#### DATASET EXCERPTS
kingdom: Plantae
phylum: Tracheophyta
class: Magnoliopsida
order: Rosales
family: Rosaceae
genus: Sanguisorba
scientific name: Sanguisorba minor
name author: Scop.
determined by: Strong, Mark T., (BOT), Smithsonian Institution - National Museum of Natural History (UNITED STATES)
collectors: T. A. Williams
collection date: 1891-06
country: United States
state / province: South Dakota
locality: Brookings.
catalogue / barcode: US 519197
########
#### DATASET EXCERPTS
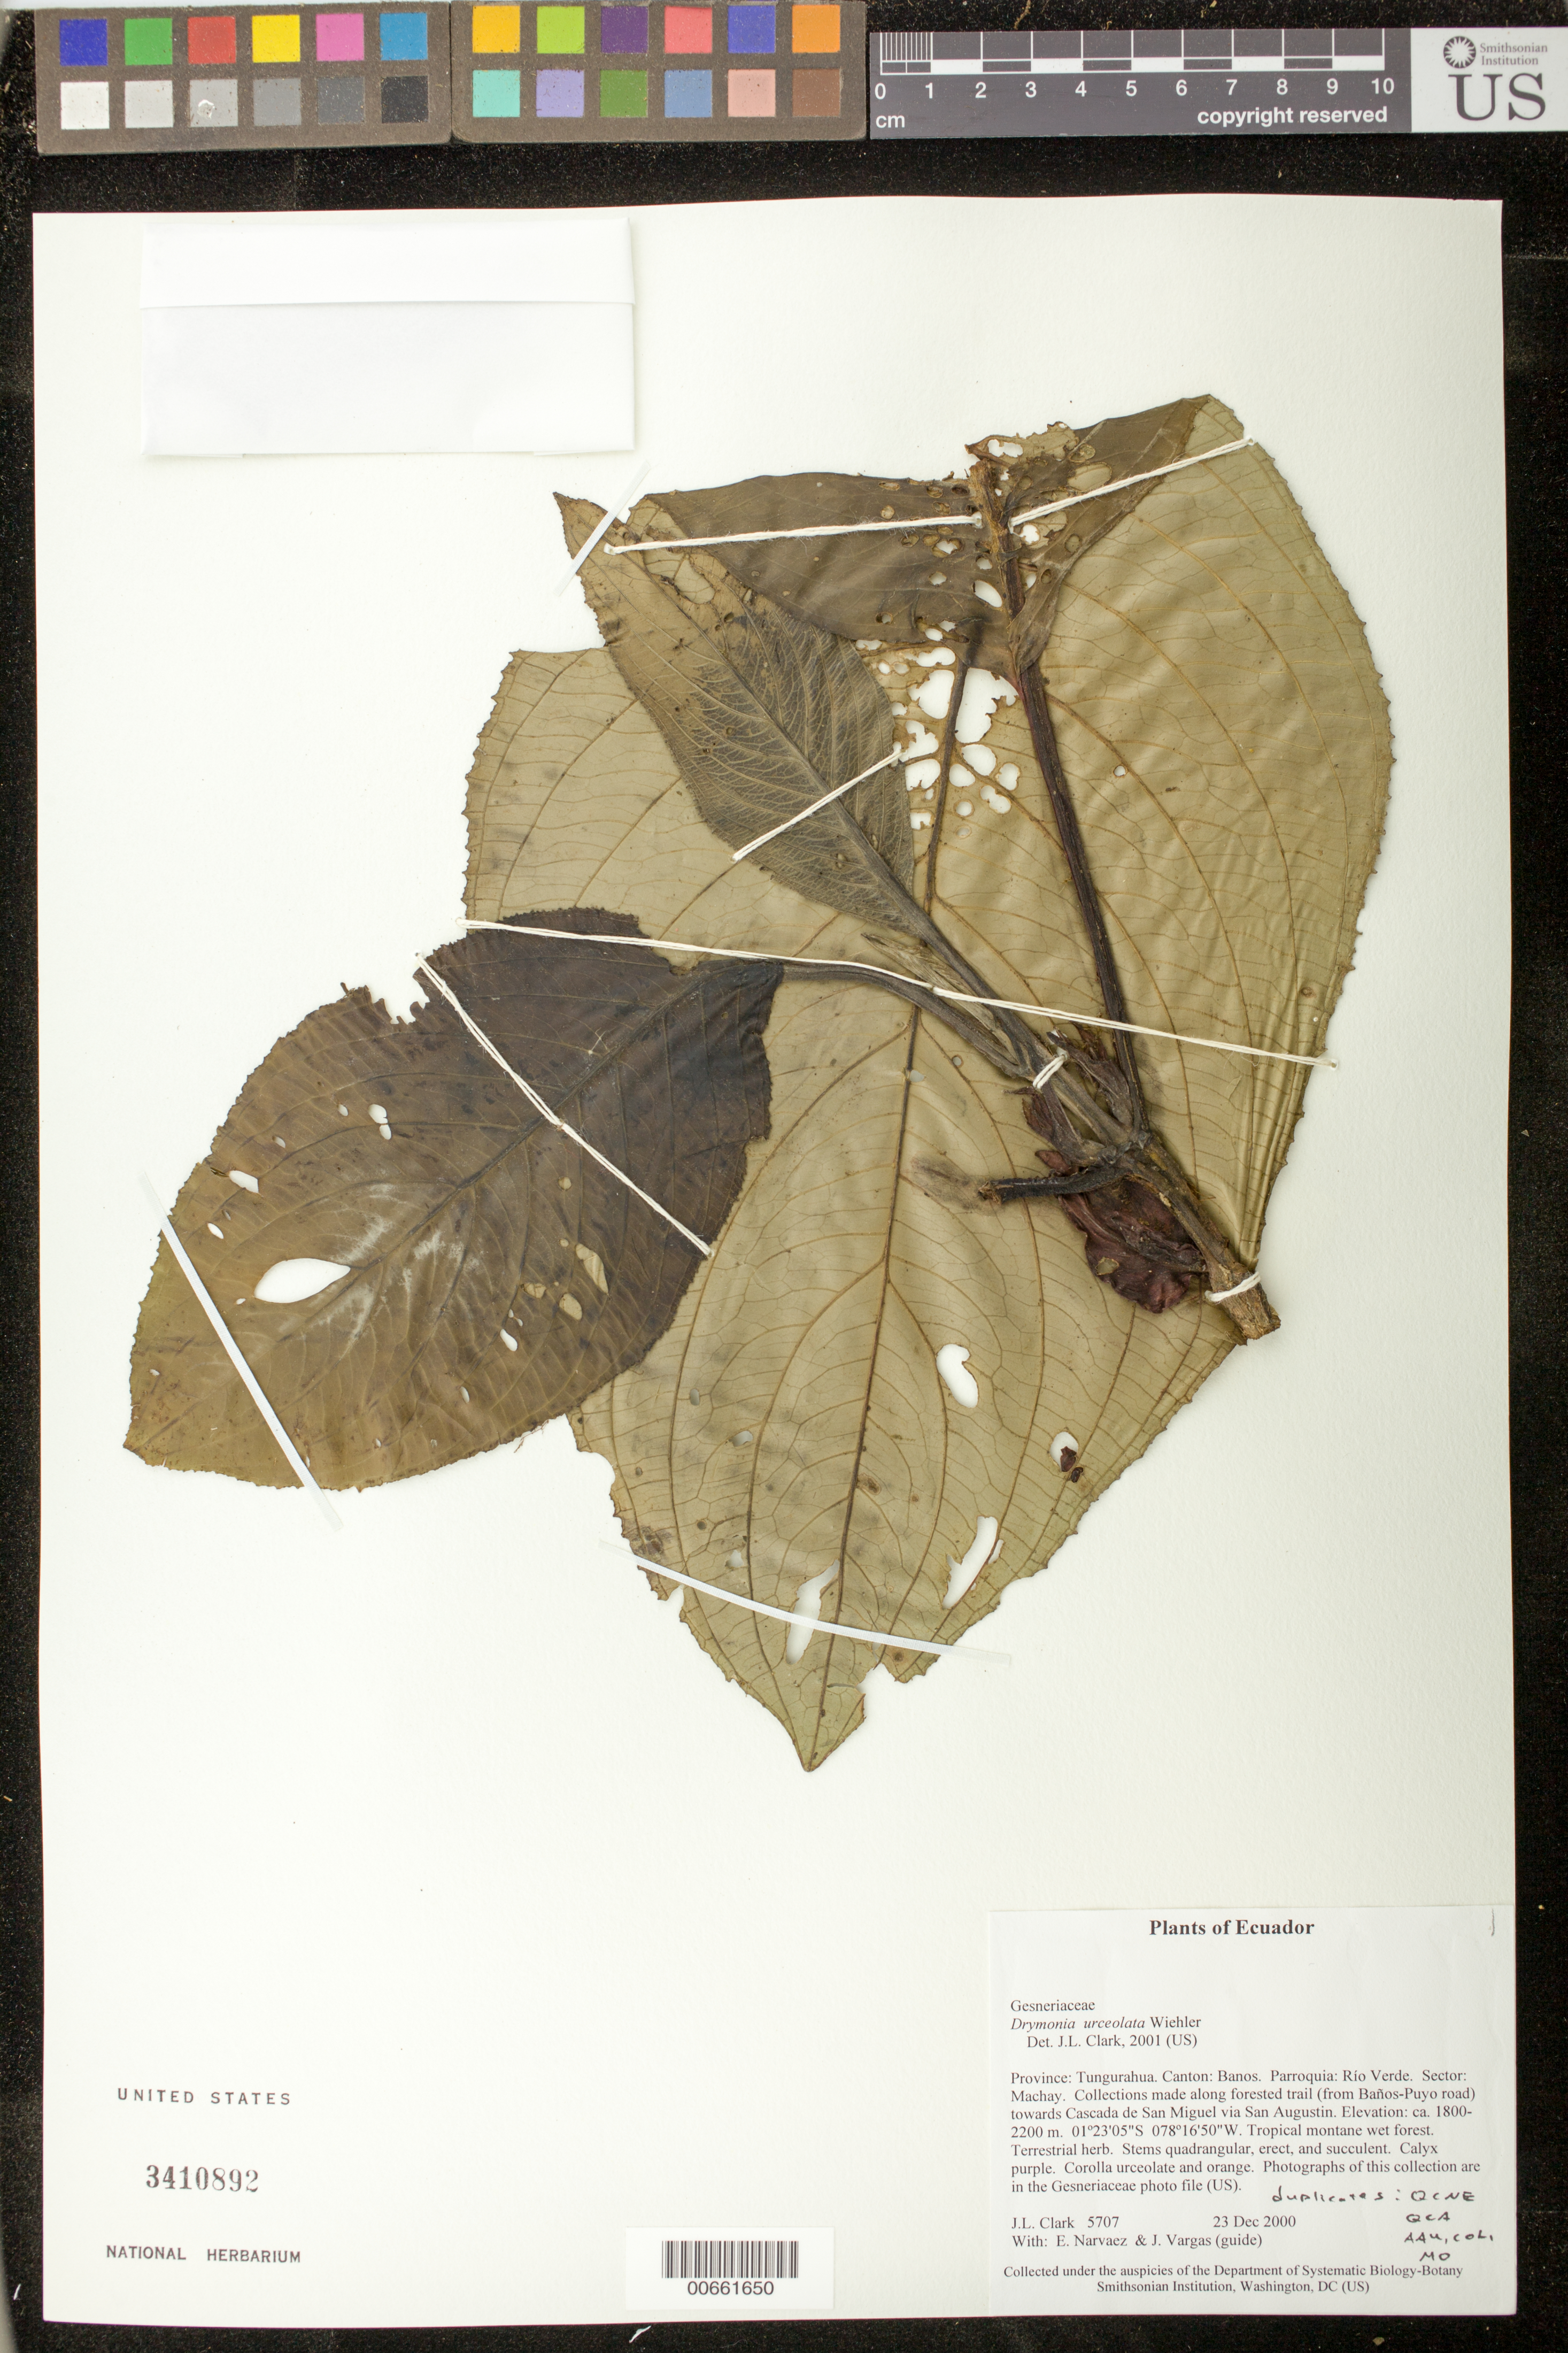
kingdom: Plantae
########
#### DATASET EXCERPTS
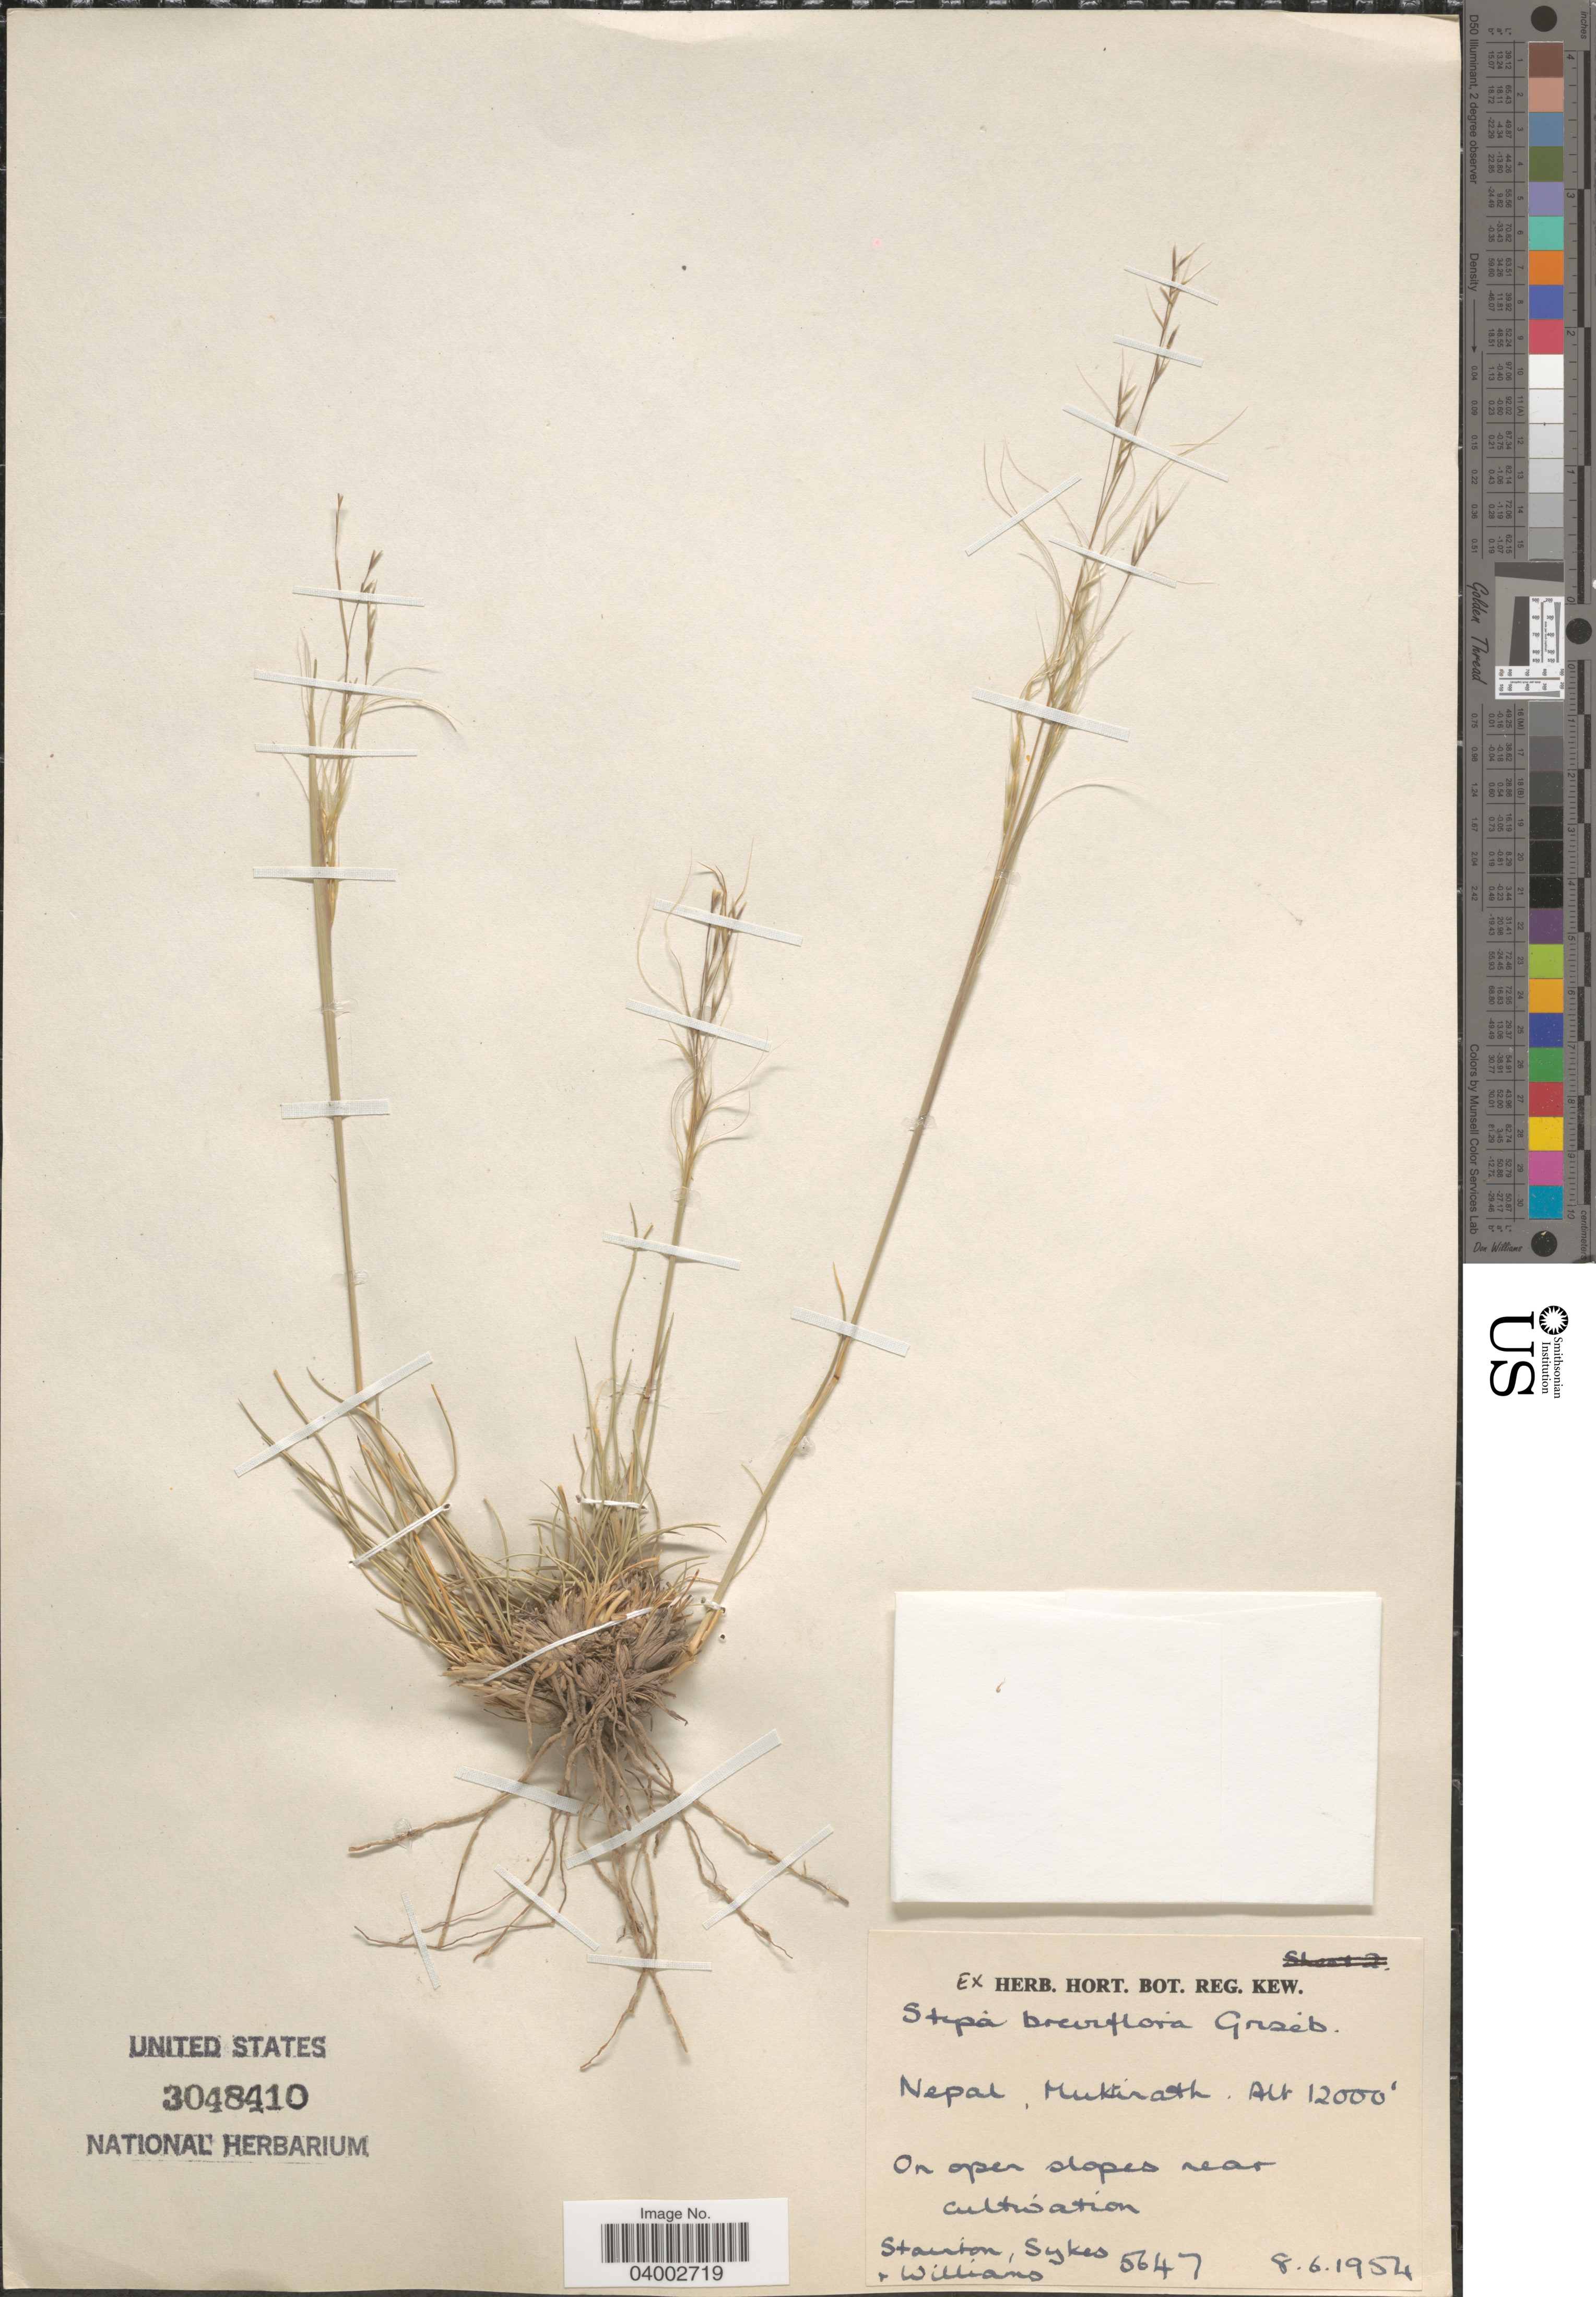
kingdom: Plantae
########
* **TASK TO COMPLETE**
Lay out the lines of the entries above as a Markdown table with the columns Number and Text, giving each line a row number and leaving out blank lines. Begin at the line that has "determined by: Strong, Mark" and stop after the line that has "locality: Brookings.".

* **RESULT OF THE TASK**
| Number | Text |
|---|---|
| 1 | determined by: Strong, Mark T., (BOT), Smithsonian Institution - National Museum of Natural History (UNITED STATES) |
| 2 | collectors: T. A. Williams |
| 3 | collection date: 1891-06 |
| 4 | country: United States |
| 5 | state / province: South Dakota |
| 6 | locality: Brookings. |